Send in the clowns.
"The army must be sent to Dover," said MP Davide Davies. "Every year this problem gets worse. Swarms of disgusting British tourists force their way into France, disrespecting our culture, our women and our language. They sing songs asking where were we during WW2, get drunk, urinate in the streets and dare each other to have sex with goats. Any benefit from the money they spend is outweighed by the carnage that follows in their wake, which we then have to pay to put right. It's a completely false economy."
The extreme right-wing newspaper Le Courrier meanwhile had its own take on the factors behind the tourist surge. "It's the benefits, stupid. The British government pays so much to feckless layabouts that they feel entitled to come over here with all their friends. Not that it is just the evil poor. The problem is exactly the same at the other end of the scale: villages in the south have been bought wholesale by the dreaded "champagne socialists", leaving nowhere for our children to live.

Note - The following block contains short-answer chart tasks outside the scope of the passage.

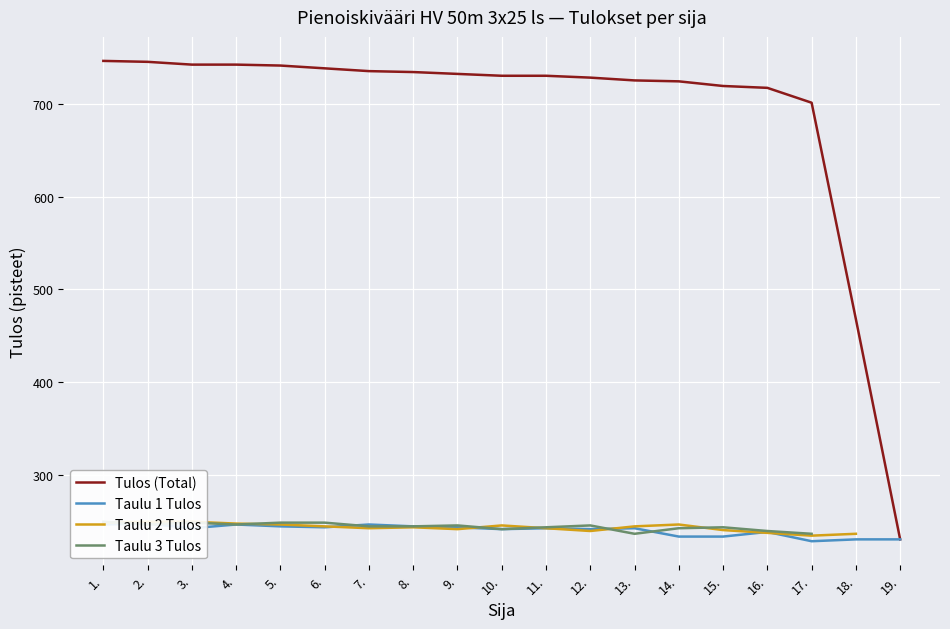

What is the maximum value for Taulu 3 Tulos?

250.0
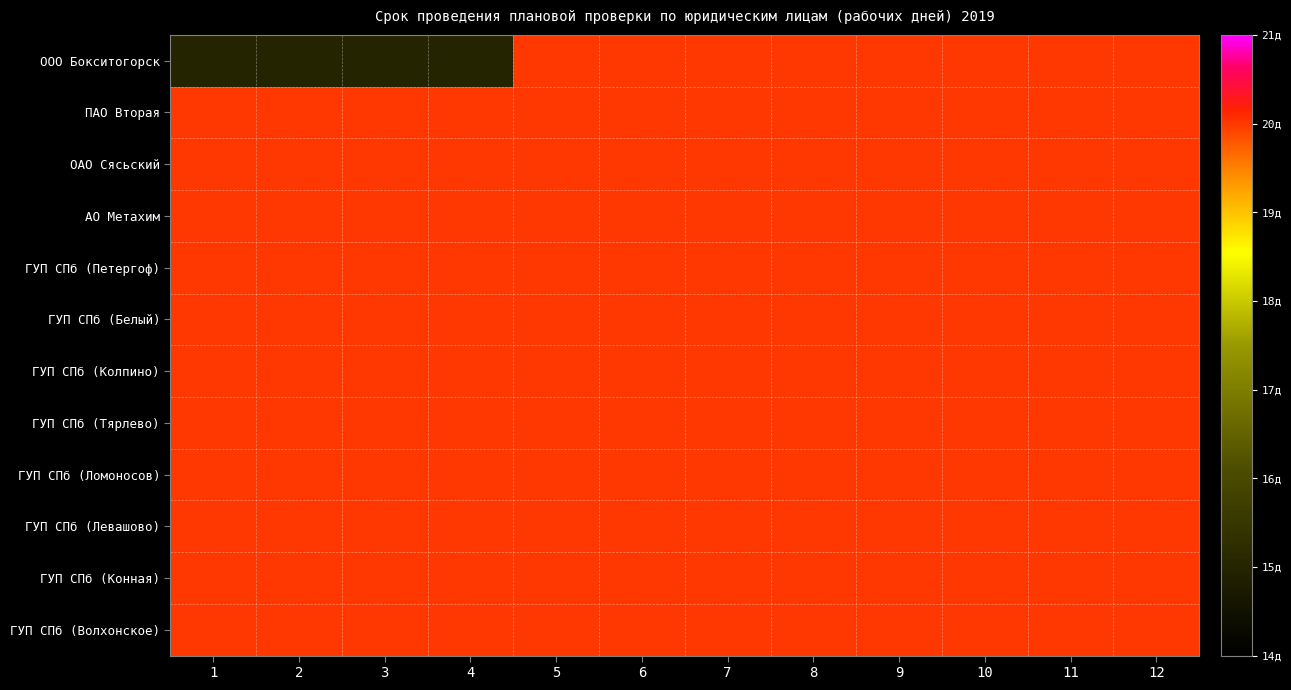

At 9, list the series in order from largest to smallest.

ООО Бокситогорск, ПАО Вторая, ОАО Сясьский, АО Метахим, ГУП СПб (Петергоф), ГУП СПб (Белый), ГУП СПб (Колпино), ГУП СПб (Тярлево), ГУП СПб (Ломоносов), ГУП СПб (Левашово), ГУП СПб (Конная), ГУП СПб (Волхонское)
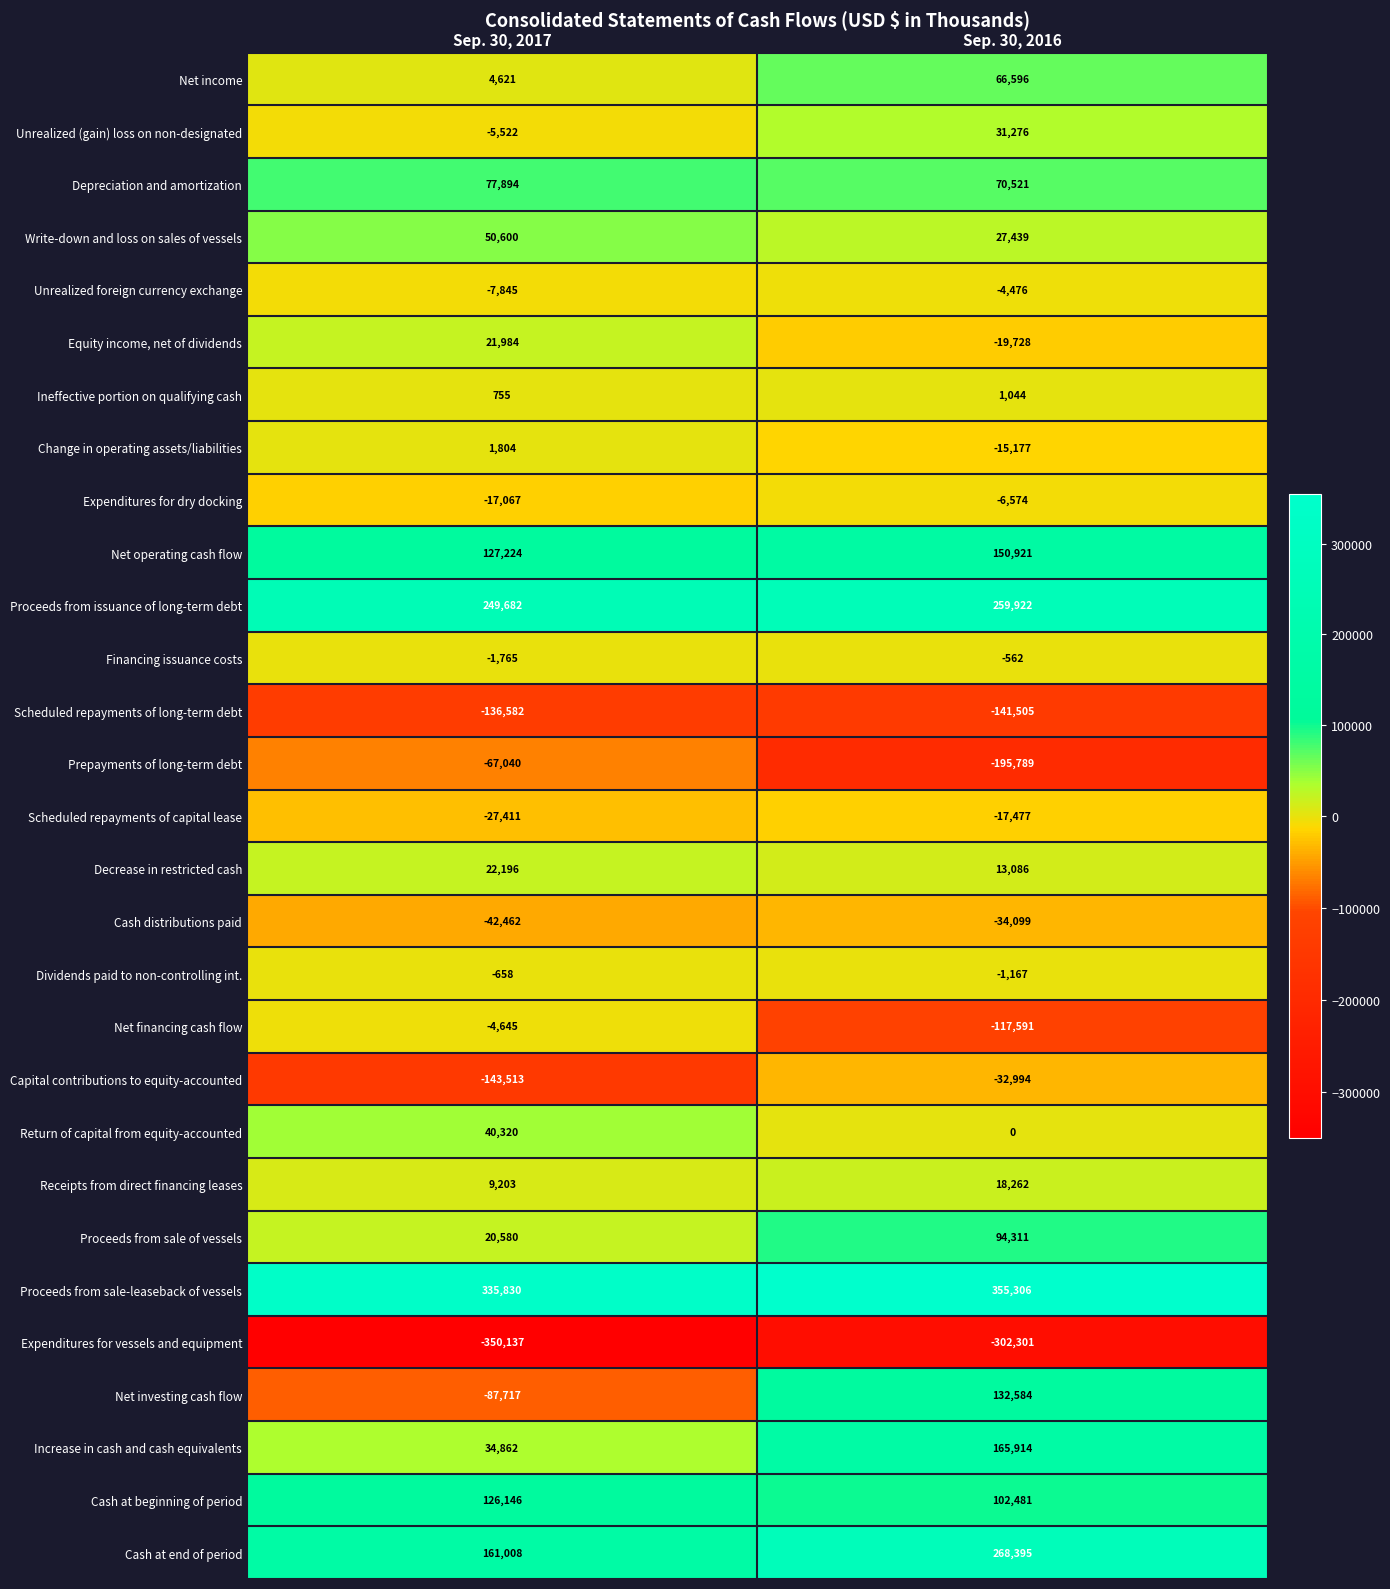

True or false: Cash at beginning of period has a value of 176050 at Sep. 30, 2016.

False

When exactly will we start looking after our own?"
More sanguine voices have been at pains to point out France in fact plays host to relatively few British tourists, and that they mainly head through the country to other destinations. "Spain is by far the worst affected, with Marbella, Benidorm and Ibiza swamped by a mixture of social classes," commented TV host Antoine de Caunes. "We get off lightly compared to places like San Antonio, where braying trustafarians party alongside your common garden permissives, who are more than willing to give dozens of blowjobs in exchange for a single shot of Sambuca. Back in the old days we would have made a highly amusing little short film about that, complete with silly accents."
The reaction in Britain has so far been muted. Premier David Cameron declined to comment, while the Sun refused to be drawn into a slanging match. "It's the silly season, so the French media is just indulging in its only sure sellers: bigotry, xenophobia and casual racism," commented a spokesman. "We're above that sort of thing."